The temple is very old and is flocked by devotees from Bihar, Jharkhand, West Bengal, Assam and Nepal for worship of Goddess Chinnamastika. Vedic book Durga Saptashati also mentions the temple. The art and architectural design resembles the design of temples of Tantrik importance. The temple is considered as notable as the tantrik site of Kamakhya Temple of Assam which has a similar architecture. The temple is one of the 10 Mahavidhyas.The ancient temple of Goddess was destroyed and later a new temple was constructed and the original idol of Goddess was placed in it. Animal sacrifice is still practised in the temple. The sacrificial animals are killed on Tuesdays, Saturdays and during Kali puja.

A large number of pilgrims arrive here throughout the year. Large congregation of people takes place here during the full Moon and New Moon nights. Owing to the religious importance of the place, it is also popular among the disciples for marriage and ritual of Mundan or shaving the head. Vehicle owners come here to get blessings for their new vehicles as they believe that the first worship of vehicles here multiplies the life of vehicles and brings luck to the owners. Tantriks look upon this place for Tantric accomplishment.

Rajrappa also is a pilgrim centre for the Santals and other tribals who come for immersion of the ashes of their loved ones in the Damodar. They come mostly during the month of December, in groups known as yatri. As per their mythology it is their final resting place. In their folk songs Rajrappa is referred to as "Thel Kopi Ghat" (Water Ghat) and they use oil after bathing. They come in significant numbers from the southern parts of Jharkhand state such as East and West Singhbhum and Saraikela districts. Maa Chinmastika devi is also known as Manokamna devi due to the belief that it fulfils the wishes of the devotees. Devotees tie a red thread around a rock in the temple for the fulfillment of their wishes.

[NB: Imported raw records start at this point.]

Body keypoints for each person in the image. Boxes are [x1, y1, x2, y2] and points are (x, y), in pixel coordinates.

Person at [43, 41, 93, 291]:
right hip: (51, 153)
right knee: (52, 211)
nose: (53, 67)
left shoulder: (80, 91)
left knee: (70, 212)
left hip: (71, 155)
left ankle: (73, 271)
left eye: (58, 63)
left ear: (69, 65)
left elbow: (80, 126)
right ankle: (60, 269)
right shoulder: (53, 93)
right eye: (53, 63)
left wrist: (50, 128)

In the month of January a special fair is held here on the festival of Makar Sankranti and attended by lakhs of people. A fair is also organized during the festival of Vijaydashmi, Vijayadashami and attended by large number of people. Visitors can take a holy bath in the river.

Besides religious importance, the place is also a picnic spot owing to its natural environment. The hilly landscape covered with lush forest and rivers are some of its features. The hot water spring located here increases the popularity of the region. The Bhera River joins the Damodar River from a height of 20 feet creating a waterfall. The location has boating facilities and visitors can take boat rides in the locality having various rock formations along the river bank. The place also attracts many foreign tourists due to its natural and religious importance.